=== Stated exercise ===
Reproduce each of the records below verbatim, line for line and without any alteration.

((

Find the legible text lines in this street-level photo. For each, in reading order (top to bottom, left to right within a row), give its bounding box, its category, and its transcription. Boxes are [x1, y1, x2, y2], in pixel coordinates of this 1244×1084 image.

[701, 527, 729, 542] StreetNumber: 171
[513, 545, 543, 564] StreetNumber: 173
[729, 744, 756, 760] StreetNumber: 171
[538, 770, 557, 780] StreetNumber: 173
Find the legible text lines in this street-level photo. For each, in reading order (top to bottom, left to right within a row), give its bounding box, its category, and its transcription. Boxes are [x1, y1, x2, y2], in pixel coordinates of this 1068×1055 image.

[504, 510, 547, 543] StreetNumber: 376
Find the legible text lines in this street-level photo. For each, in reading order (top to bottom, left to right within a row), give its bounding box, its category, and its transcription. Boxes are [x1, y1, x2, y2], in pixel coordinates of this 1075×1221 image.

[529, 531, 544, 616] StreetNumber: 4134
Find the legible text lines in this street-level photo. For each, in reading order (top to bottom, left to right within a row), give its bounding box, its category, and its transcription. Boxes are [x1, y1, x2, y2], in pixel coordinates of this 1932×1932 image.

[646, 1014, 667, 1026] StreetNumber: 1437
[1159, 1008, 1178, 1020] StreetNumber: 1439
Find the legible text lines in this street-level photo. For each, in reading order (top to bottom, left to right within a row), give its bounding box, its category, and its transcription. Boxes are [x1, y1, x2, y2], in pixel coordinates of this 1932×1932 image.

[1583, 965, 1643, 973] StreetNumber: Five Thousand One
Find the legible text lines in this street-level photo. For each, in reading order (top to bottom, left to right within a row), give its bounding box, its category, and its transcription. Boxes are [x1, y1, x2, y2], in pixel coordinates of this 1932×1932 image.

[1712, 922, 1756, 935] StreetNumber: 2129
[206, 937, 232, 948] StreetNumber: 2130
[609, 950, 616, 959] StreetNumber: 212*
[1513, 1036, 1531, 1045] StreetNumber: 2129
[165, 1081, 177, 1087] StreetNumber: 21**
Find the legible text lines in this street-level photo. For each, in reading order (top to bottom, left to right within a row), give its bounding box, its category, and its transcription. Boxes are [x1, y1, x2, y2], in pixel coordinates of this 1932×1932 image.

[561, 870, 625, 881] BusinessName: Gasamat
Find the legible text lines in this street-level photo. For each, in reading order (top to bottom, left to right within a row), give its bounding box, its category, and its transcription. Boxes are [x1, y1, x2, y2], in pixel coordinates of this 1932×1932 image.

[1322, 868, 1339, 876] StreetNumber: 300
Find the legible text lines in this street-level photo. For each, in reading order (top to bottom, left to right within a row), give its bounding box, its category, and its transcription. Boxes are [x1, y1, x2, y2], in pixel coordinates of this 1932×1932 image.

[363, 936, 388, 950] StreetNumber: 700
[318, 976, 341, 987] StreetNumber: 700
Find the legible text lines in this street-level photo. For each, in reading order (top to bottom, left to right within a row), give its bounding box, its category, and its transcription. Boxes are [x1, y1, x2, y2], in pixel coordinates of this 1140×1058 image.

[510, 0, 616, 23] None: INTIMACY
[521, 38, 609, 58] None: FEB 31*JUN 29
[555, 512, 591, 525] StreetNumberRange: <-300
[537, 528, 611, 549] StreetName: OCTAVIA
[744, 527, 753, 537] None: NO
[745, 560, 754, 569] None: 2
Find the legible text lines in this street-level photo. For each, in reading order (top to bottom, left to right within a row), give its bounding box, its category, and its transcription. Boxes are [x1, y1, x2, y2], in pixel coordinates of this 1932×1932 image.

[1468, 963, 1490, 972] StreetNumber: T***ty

))

=== Full response ===
Find the legible text lines in this street-level photo. For each, in reading order (top to bottom, left to right within a row), give its bounding box, its category, and its transcription. Boxes are [x1, y1, x2, y2], in pixel coordinates of this 1244×1084 image.

[701, 527, 729, 542] StreetNumber: 171
[513, 545, 543, 564] StreetNumber: 173
[729, 744, 756, 760] StreetNumber: 171
[538, 770, 557, 780] StreetNumber: 173
Find the legible text lines in this street-level photo. For each, in reading order (top to bottom, left to right within a row), give its bounding box, its category, and its transcription. Boxes are [x1, y1, x2, y2], in pixel coordinates of this 1068×1055 image.

[504, 510, 547, 543] StreetNumber: 376
Find the legible text lines in this street-level photo. For each, in reading order (top to bottom, left to right within a row), give its bounding box, its category, and its transcription. Boxes are [x1, y1, x2, y2], in pixel coordinates of this 1075×1221 image.

[529, 531, 544, 616] StreetNumber: 4134
Find the legible text lines in this street-level photo. For each, in reading order (top to bottom, left to right within a row), give its bounding box, its category, and its transcription. Boxes are [x1, y1, x2, y2], in pixel coordinates of this 1932×1932 image.

[646, 1014, 667, 1026] StreetNumber: 1437
[1159, 1008, 1178, 1020] StreetNumber: 1439
Find the legible text lines in this street-level photo. For each, in reading order (top to bottom, left to right within a row), give its bounding box, its category, and its transcription. Boxes are [x1, y1, x2, y2], in pixel coordinates of this 1932×1932 image.

[1583, 965, 1643, 973] StreetNumber: Five Thousand One
Find the legible text lines in this street-level photo. For each, in reading order (top to bottom, left to right within a row), give its bounding box, its category, and its transcription. Boxes are [x1, y1, x2, y2], in pixel coordinates of this 1932×1932 image.

[1712, 922, 1756, 935] StreetNumber: 2129
[206, 937, 232, 948] StreetNumber: 2130
[609, 950, 616, 959] StreetNumber: 212*
[1513, 1036, 1531, 1045] StreetNumber: 2129
[165, 1081, 177, 1087] StreetNumber: 21**
Find the legible text lines in this street-level photo. For each, in reading order (top to bottom, left to right within a row), give its bounding box, its category, and its transcription. Boxes are [x1, y1, x2, y2], in pixel coordinates of this 1932×1932 image.

[561, 870, 625, 881] BusinessName: Gasamat
Find the legible text lines in this street-level photo. For each, in reading order (top to bottom, left to right within a row), give its bounding box, its category, and its transcription. Boxes are [x1, y1, x2, y2], in pixel coordinates of this 1932×1932 image.

[1322, 868, 1339, 876] StreetNumber: 300
Find the legible text lines in this street-level photo. For each, in reading order (top to bottom, left to right within a row), give its bounding box, its category, and its transcription. Boxes are [x1, y1, x2, y2], in pixel coordinates of this 1932×1932 image.

[363, 936, 388, 950] StreetNumber: 700
[318, 976, 341, 987] StreetNumber: 700
Find the legible text lines in this street-level photo. For each, in reading order (top to bottom, left to right within a row), give its bounding box, its category, and its transcription. Boxes are [x1, y1, x2, y2], in pixel coordinates of this 1140×1058 image.

[510, 0, 616, 23] None: INTIMACY
[521, 38, 609, 58] None: FEB 31*JUN 29
[555, 512, 591, 525] StreetNumberRange: <-300
[537, 528, 611, 549] StreetName: OCTAVIA
[744, 527, 753, 537] None: NO
[745, 560, 754, 569] None: 2
Find the legible text lines in this street-level photo. For each, in reading order (top to bottom, left to right within a row), give its bounding box, its category, and its transcription. Boxes are [x1, y1, x2, y2], in pixel coordinates of this 1932×1932 image.

[1468, 963, 1490, 972] StreetNumber: T***ty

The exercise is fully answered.